Written task 1: In the Mahout forum thread, what is PageRank said to be a special case of?
Written task 2: Continue the Mahout forum thread from the point where it stops.

Passage:

:::::

Re: Washing machines - Mahout algorithm advice

[Ted Dunning <te...@gmail.com>]

And further linear Markov chains can be expressed as matrix products which
can be computed efficiently using SVD's.

Zoltan, is this literally the problem that you are working on?  Or is this
a shadow of the problem that you are interested in?

On Sat, Mar 3, 2012 at 9:55 AM, Jack Tanner <ih...@hotmail.com> wrote:

> It may further help to note that PageRank is a special case of a Markov
> chain, and this washing system may well be described by a Markov chain
> model.
>
>
> On 3/3/2012 12:35 PM, Sean Owen wrote:
>
>> I answered on SO:
>>
>> The only thing I can think of that sounds like this problem is
>> PageRank. It's computed by a sort of iterative simluation. Each page
>> has some influence (color) which flows via its links (socks its washed
>> with) and at some point the page influence reaches a steady state
>> (final color). You can look up PageRank algorithms but it is
>> essentially a matter of calculating eigenvectors of a big, erm, sock
>> color matrix.

:::::

Data listing:
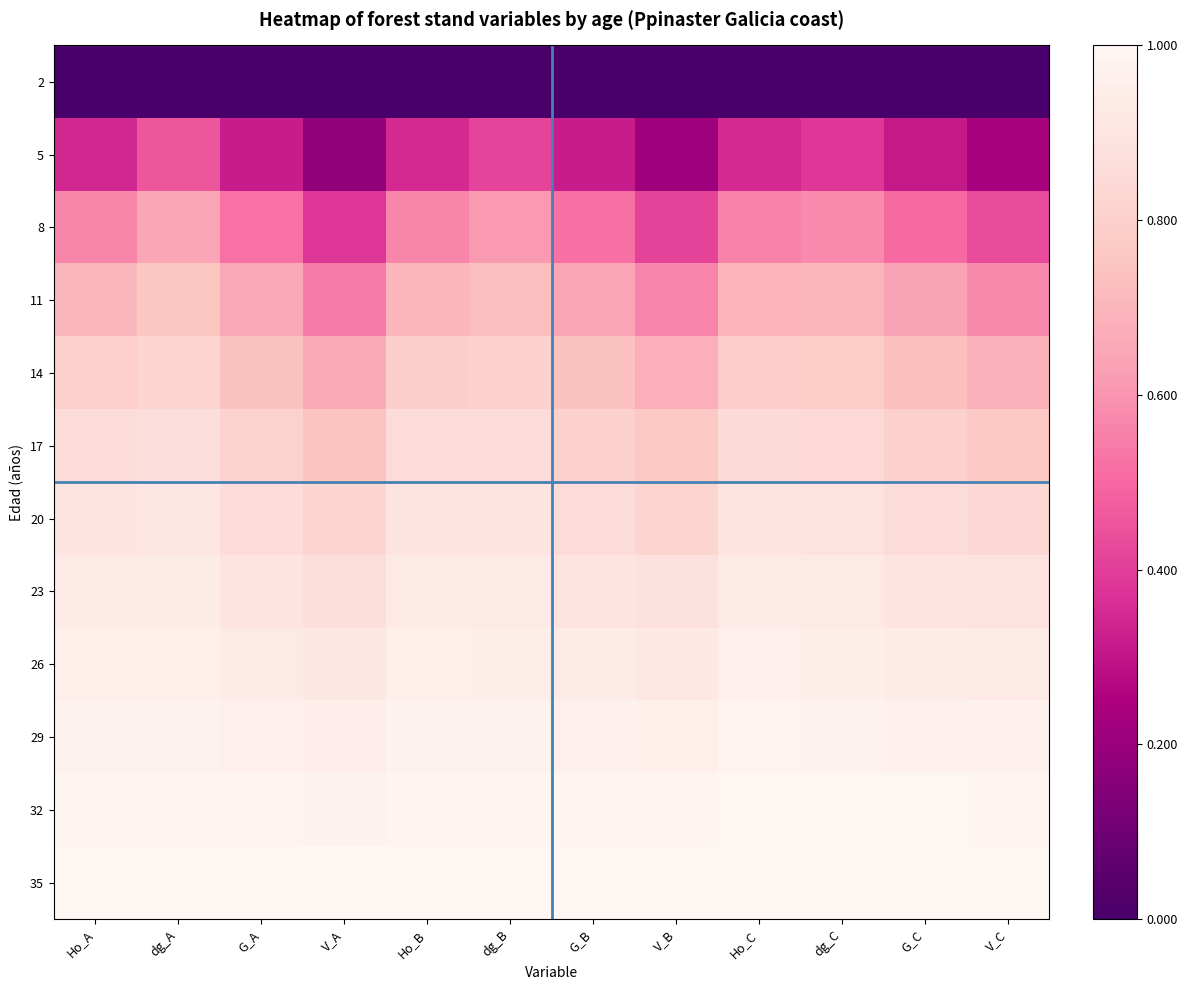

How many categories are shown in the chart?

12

:::::

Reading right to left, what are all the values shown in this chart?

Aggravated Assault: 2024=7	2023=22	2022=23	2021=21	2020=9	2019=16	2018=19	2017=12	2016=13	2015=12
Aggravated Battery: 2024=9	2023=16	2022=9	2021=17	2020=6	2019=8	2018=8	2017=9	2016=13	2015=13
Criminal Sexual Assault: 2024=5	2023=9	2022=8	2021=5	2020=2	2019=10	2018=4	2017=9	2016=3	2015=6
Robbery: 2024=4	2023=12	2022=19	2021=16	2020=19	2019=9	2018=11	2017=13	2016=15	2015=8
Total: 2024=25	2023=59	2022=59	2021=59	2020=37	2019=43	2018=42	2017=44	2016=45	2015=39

:::::

Answer box 1: A Markov chain.

Answer box 2:
>>
>> On Sat, Mar 3, 2012 at 5:25 PM, Zoltán Tóth-Czifra<tc...@tcz.hu>  wrote:
>>
>>> Hi,
>>>
>>> I posted this on stack overflow, but I've been informed that the mailing
>>> list is the appropriate forum to ask questions like this.
>>>
>>> What I need is actually just a hint where I can start, as I'm not sure
>>> which direction to go. Although this is not a classic machine learning
>>> problem, AFAIK Mahout is not only for those. I was thinking it's an
>>> appropriate tool, because I work with a large set of data and the output
>>> has similar characteristics than a classic Mahout job. I think a problem
>>> below can be implemented with MapReduce, but I don't know if there is any
>>> existing, similar algorithm. I need this to be scalable, that's why I
>>> think
>>> the Mahout on top of Hadoop's MapReduce power could be an appropriate
>>> solution.
>>>
>>> Quickly what I want to do is:
>>>
>>> The final goal is to define one scalar (a "score") of each one of a set
>>> of
>>> entities based on some "known" entities. The entities interact with each
>>> other, known scores influence and define the unknown ones. You can
>>> imagine
>>> with the following example.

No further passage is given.